Nutella Brioche Rolls Recipe
Ingredients
Sweet Stiff Starter:
- 25 g Sourdough starter
- 75 g Bread flour
- 35 g Water
- 15 g Sugar
Final Dough:
- 200 g Bread Flour
- 35 g Sugar
- 4 g Salt
- 50 ml Milk
- 90 ml Yogurt
- 15 g Protein Powder
- 75 ml water
- 70 g Butter
- Stiff Starter
- Nutella as needed
Instructions
Stiff starter:
- Mix together all the ingredients to make the stiff starter. Knead it until smooth.
- Place in a jar, close lid and let it sit at room temperature for two hours.
- Refrigerate this overnight.
- Next day, remove it from fridge and let it come to room temperature.
- The volume should be three times the original volume.
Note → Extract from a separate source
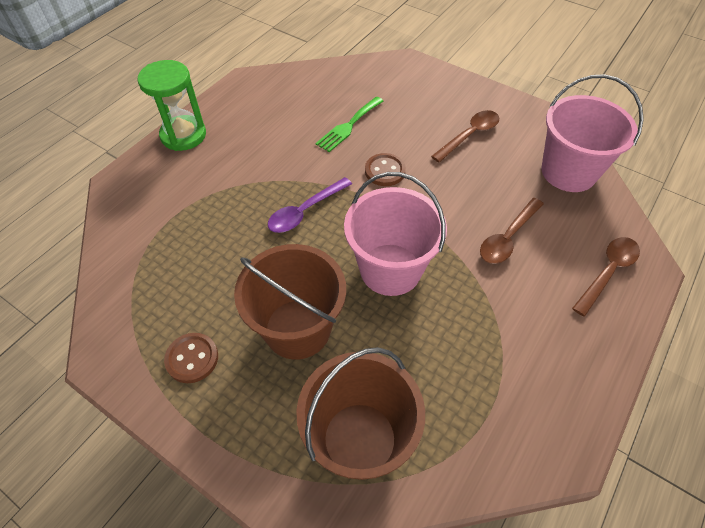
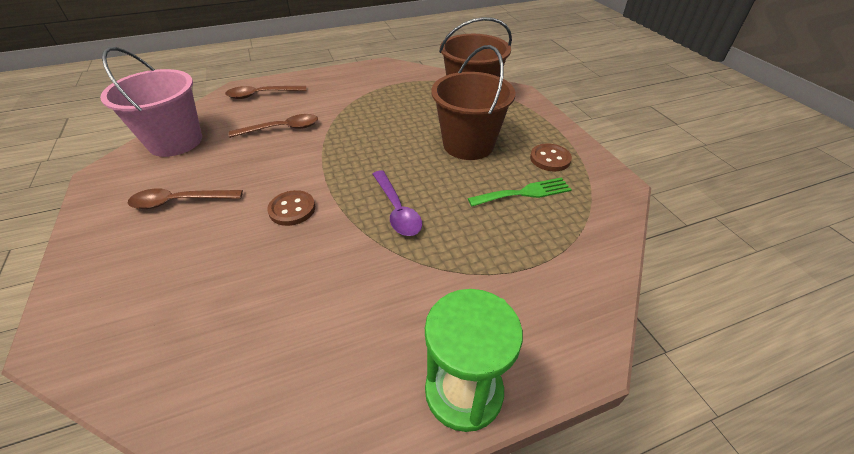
camera: 145 degrees left, 10 degrees down
purple spoon [268,177,352,233] -> purple spoon turned 75 degrees clockwise [373,170,422,236]
green fork [315,97,383,152] -> green fork moved to [468,177,572,207]
pink bucket [344,172,447,296] -> none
- Use it in the dough when it triples.
Main dough:
- Mix together 75 ml water and 15 g protein powder and mix well until there are no lumps left.
- Set it aside for 15 minutes before using in the recipe.
- In a food processor bowl, combine all the ingredients except butter.
- Add the whole batch of stiff starter and start kneading.
- Knead the dough until it is quite strong. It takes nearly 10 minutes to reach that stage.
- Now add butter little by little and let the dough absorb all the butter before adding another portion. Do it in three or four instalments.
- Once the butter is completely mixed in the dough, knead it for further 5 minutes or until it passes the window pane test. It should stretch very thin without breaking.’
- Remove the dough from the processor, place in an oiled bowl, and cover with cling film and let it prove until double in volume.
- The time taken differs from place to place depending on the room temperature and starter strength.
- Take the dough out, punch it and roll it into a rectangle.
- Apply Nutella on half the portion.
- Bring the longest edge away from the Nutella spread and fold it over to make half the rectangle.
- Now using a dough scraper or knife, slice the rectangle into eight equal stripes.
- Take each stripe and slice it into three portions keeping one side intact.
- Make a three strand braid and roll the braid from the edge that is intact.
- Place on a baking tray.
- Once the shaping is done for all the eight rolls, keep it aside until it becomes 1.5 times the original volume.
- Preheat oven to 200C.
- Bake the rolls for 20-25 minutes or until the top is nicely browned.
- Remove from oven and serve it hot.